More than 1,100 dogs saved from a trip to the slaughterhouse in Chongqing, China are being stored in cages at a warehouse in a Beijing suburb while the activists who rescued them scramble to find homes for as many as possible.
Local police found the dogs stacked in rusty cages on a flatbed truck bound for Chongqing slaughterhouses after receiving a tip from a local activist/blogger. The dogs were originally held at a pig farm until another activist offered the use of a 1,000 square-foot warehouse to keep the animals safe until alternate arrangements can be made.
“Dogs could not be taken good care of in the remote pig farm due to its limited space and insufficient food and water supply. So we moved them to the current building on Wednesday,” Chen Mingcai, head of the Chongqing Small Animal Protection Association, told China Daily.
Media coverage has sparked local interest and many have volunteered assistance, but the main concern is not short term care, but long term housing. By late last week, 16 dogs had died from injury or distemper.

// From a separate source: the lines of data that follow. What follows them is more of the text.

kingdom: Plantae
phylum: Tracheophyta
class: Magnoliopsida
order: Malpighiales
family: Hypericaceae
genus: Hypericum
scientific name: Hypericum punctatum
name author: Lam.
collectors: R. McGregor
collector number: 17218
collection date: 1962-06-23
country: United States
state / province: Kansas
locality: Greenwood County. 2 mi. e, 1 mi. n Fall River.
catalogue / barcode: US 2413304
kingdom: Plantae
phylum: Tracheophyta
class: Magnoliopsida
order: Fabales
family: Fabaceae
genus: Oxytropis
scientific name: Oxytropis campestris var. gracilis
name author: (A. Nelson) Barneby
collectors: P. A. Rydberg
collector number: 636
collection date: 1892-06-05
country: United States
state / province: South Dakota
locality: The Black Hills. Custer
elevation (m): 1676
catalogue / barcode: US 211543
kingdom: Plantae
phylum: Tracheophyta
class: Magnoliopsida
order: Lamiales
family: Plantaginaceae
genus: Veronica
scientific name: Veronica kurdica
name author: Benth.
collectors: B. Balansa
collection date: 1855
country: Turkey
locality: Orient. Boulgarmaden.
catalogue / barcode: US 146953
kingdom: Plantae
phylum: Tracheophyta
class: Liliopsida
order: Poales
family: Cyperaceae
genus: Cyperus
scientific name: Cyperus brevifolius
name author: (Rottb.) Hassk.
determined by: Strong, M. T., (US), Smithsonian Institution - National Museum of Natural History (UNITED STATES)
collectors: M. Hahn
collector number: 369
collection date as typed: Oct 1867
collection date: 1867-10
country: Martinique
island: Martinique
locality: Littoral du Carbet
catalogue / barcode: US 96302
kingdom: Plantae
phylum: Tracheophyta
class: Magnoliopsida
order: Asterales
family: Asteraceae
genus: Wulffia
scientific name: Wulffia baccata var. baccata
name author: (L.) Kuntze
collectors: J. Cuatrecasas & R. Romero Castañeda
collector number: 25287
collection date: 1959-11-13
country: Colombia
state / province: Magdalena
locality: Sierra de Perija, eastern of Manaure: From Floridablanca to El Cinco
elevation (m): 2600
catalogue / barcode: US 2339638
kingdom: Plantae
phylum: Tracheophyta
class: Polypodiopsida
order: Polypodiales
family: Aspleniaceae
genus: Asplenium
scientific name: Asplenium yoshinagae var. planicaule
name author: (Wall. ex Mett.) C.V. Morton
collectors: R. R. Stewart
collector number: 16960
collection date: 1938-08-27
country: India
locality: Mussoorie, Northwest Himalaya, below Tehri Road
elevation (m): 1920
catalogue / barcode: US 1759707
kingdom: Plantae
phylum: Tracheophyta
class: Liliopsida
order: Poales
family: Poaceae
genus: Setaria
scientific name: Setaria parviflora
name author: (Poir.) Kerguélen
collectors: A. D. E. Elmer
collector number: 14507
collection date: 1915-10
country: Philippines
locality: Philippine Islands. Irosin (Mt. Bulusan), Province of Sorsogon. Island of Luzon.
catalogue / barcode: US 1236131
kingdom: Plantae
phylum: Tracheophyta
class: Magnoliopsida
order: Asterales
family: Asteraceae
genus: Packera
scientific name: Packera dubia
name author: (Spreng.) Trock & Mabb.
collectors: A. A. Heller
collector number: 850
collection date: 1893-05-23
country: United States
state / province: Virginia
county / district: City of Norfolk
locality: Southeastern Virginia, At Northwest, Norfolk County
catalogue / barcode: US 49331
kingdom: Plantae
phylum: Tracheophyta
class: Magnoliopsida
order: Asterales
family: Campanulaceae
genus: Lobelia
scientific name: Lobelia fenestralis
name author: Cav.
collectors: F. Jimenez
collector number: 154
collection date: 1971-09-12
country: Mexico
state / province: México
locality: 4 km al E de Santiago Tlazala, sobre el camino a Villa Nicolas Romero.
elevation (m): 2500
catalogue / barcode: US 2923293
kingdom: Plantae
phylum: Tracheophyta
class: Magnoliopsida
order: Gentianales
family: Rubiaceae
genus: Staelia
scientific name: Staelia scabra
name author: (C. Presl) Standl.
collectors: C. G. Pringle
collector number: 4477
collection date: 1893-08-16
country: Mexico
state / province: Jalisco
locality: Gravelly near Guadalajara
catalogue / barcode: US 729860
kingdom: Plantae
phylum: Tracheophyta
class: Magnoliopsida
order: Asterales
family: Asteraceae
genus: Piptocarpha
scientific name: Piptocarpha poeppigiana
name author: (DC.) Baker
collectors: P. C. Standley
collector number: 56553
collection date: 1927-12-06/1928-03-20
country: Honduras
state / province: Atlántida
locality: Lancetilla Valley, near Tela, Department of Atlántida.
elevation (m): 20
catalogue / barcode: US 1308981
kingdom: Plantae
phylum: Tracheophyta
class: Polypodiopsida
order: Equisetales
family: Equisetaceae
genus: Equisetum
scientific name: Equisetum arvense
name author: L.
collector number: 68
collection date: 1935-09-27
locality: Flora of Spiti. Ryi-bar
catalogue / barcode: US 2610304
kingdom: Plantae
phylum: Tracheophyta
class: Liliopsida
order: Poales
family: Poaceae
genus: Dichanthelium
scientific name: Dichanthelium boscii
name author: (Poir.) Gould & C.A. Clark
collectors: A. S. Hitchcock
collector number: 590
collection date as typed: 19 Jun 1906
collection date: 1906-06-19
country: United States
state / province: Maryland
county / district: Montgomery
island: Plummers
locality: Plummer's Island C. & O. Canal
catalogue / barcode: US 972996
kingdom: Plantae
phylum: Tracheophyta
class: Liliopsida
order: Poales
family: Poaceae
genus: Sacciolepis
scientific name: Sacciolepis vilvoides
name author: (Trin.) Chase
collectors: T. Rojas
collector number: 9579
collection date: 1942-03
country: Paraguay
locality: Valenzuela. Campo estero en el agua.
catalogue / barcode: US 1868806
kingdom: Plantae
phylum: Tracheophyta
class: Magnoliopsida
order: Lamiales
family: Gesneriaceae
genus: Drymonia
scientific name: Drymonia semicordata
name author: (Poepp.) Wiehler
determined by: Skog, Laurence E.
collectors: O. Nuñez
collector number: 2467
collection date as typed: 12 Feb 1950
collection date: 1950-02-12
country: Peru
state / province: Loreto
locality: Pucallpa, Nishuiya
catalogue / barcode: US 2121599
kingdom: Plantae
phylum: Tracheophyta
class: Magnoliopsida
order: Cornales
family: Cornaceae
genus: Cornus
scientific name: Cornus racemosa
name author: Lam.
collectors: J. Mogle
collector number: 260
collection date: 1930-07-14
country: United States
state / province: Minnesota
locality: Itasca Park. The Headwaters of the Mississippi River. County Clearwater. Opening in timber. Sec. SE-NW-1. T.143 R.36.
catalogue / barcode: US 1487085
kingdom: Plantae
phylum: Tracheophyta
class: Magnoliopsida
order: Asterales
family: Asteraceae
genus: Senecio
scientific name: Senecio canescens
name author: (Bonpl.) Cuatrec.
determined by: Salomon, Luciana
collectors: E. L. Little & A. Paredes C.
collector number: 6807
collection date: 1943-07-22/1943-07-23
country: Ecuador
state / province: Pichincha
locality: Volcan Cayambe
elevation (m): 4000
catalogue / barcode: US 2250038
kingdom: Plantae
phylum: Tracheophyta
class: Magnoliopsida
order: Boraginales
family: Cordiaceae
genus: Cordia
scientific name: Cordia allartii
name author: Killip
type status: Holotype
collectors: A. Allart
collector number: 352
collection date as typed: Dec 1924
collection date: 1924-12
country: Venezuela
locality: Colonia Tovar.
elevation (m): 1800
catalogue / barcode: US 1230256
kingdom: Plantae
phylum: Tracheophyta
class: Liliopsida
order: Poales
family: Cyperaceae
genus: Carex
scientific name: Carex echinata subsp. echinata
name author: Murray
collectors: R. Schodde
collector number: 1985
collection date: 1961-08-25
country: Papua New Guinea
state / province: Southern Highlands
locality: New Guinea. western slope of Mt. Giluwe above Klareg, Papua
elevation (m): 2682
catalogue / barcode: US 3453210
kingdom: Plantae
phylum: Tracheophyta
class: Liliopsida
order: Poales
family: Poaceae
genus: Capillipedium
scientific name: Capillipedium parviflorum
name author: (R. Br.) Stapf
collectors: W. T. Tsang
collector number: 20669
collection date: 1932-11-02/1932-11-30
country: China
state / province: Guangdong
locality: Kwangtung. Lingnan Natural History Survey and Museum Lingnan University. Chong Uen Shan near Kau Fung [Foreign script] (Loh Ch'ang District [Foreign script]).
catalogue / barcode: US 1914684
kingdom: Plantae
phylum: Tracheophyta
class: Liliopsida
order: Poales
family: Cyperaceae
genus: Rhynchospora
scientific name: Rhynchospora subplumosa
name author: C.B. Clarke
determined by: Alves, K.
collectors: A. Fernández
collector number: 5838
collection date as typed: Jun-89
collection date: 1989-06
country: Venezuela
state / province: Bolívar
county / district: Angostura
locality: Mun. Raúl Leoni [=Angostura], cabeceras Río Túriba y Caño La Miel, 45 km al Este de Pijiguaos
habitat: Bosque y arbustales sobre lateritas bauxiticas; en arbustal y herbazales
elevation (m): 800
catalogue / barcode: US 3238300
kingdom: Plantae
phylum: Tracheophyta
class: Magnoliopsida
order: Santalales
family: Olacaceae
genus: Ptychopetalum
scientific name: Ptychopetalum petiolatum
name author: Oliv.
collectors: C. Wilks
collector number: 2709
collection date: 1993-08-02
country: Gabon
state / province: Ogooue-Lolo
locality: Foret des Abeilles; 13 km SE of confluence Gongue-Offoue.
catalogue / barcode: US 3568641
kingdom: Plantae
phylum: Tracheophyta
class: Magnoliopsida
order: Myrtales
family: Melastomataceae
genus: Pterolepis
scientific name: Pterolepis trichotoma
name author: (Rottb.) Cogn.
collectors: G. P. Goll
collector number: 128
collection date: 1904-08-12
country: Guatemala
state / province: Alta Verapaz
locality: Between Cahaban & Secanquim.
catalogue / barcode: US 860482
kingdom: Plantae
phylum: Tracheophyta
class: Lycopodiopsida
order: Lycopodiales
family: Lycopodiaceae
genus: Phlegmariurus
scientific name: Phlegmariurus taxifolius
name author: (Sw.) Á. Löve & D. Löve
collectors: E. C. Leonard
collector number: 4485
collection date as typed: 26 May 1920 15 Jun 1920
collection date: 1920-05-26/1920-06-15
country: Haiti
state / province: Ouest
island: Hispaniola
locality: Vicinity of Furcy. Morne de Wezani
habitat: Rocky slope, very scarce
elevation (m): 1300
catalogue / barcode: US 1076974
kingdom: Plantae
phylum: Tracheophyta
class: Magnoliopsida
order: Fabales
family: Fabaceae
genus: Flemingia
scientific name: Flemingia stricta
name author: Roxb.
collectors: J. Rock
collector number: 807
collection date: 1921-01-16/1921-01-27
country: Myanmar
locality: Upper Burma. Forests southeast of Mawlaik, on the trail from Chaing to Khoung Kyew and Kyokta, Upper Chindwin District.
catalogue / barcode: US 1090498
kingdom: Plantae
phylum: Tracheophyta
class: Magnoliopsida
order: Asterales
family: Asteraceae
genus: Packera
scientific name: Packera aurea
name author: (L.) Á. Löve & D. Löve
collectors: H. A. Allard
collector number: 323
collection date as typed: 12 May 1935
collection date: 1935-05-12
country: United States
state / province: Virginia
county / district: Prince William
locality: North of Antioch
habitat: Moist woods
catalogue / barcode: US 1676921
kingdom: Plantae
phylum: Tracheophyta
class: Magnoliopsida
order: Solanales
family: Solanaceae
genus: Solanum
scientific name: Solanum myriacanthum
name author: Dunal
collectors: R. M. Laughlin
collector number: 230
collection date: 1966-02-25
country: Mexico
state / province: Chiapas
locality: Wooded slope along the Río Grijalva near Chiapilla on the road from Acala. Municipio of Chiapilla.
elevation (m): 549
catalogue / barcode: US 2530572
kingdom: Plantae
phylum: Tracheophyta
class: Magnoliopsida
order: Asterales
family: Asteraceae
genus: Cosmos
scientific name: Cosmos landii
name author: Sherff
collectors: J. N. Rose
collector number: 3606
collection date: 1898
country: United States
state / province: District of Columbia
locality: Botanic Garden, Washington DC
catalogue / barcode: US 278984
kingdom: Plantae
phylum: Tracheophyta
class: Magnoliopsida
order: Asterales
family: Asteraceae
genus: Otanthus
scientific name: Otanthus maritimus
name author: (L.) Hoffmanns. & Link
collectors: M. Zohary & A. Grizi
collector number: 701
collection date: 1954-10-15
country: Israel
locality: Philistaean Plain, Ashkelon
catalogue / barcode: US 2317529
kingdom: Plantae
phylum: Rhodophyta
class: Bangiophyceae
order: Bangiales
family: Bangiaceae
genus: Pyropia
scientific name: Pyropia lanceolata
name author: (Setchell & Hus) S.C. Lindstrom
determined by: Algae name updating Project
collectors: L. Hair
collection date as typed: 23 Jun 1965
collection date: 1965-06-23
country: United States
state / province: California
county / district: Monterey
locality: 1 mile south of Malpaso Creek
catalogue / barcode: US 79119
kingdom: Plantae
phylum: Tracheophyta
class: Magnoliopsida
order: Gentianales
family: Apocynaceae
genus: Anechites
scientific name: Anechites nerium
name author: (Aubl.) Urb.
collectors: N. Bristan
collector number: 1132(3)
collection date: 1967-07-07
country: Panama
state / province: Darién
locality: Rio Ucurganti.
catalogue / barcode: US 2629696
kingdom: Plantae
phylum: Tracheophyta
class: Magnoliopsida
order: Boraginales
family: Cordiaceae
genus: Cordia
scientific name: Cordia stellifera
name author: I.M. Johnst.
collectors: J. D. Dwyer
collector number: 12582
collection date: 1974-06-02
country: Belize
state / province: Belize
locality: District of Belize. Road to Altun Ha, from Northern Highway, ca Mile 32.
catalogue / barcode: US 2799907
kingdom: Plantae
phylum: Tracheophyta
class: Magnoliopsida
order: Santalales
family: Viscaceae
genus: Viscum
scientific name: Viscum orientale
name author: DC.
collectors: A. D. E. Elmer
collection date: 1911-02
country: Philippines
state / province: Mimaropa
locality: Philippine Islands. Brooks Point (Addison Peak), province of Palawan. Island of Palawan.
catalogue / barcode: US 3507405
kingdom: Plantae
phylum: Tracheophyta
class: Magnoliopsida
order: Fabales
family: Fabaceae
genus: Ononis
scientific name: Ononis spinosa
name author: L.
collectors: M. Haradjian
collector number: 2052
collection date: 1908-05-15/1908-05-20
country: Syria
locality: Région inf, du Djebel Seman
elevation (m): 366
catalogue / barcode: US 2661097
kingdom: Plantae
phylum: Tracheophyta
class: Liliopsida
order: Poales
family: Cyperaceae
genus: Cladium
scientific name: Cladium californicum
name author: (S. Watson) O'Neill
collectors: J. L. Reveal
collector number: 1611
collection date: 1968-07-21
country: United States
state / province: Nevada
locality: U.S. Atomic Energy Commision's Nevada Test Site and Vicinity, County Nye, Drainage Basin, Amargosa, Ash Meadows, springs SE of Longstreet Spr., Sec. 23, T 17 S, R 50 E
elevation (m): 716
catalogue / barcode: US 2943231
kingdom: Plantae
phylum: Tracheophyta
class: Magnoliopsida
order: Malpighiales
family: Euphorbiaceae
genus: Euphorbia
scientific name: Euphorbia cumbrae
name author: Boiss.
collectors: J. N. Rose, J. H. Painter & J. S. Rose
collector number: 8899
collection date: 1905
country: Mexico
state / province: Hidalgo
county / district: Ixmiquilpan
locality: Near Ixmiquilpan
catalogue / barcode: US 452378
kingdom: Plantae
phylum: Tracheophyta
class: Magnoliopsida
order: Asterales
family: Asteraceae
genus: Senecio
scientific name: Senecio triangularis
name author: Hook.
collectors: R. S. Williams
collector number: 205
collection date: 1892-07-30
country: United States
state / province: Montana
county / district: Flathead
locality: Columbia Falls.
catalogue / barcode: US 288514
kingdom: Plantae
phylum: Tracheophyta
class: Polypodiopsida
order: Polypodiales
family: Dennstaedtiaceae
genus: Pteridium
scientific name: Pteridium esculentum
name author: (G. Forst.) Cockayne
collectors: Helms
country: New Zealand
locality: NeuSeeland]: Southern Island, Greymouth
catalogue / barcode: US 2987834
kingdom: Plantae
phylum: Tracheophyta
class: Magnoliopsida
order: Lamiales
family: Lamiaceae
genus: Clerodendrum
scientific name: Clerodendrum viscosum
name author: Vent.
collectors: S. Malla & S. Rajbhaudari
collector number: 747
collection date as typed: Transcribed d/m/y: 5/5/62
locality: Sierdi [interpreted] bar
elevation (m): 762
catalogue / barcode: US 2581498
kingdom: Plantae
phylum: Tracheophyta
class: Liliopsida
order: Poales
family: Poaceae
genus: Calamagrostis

Dozens of dogs are being treated by area animal hospitals for a plethora of medical issues, including injuries suffered from cramped cage conditions.
“The association plans to rent another building to put other sick dogs under quarantine in the next few days to ensure most dogs can survive,” said Chen.
But he fears that finding homes for more than 1,000 dogs is an insurmountable task for the association, he said.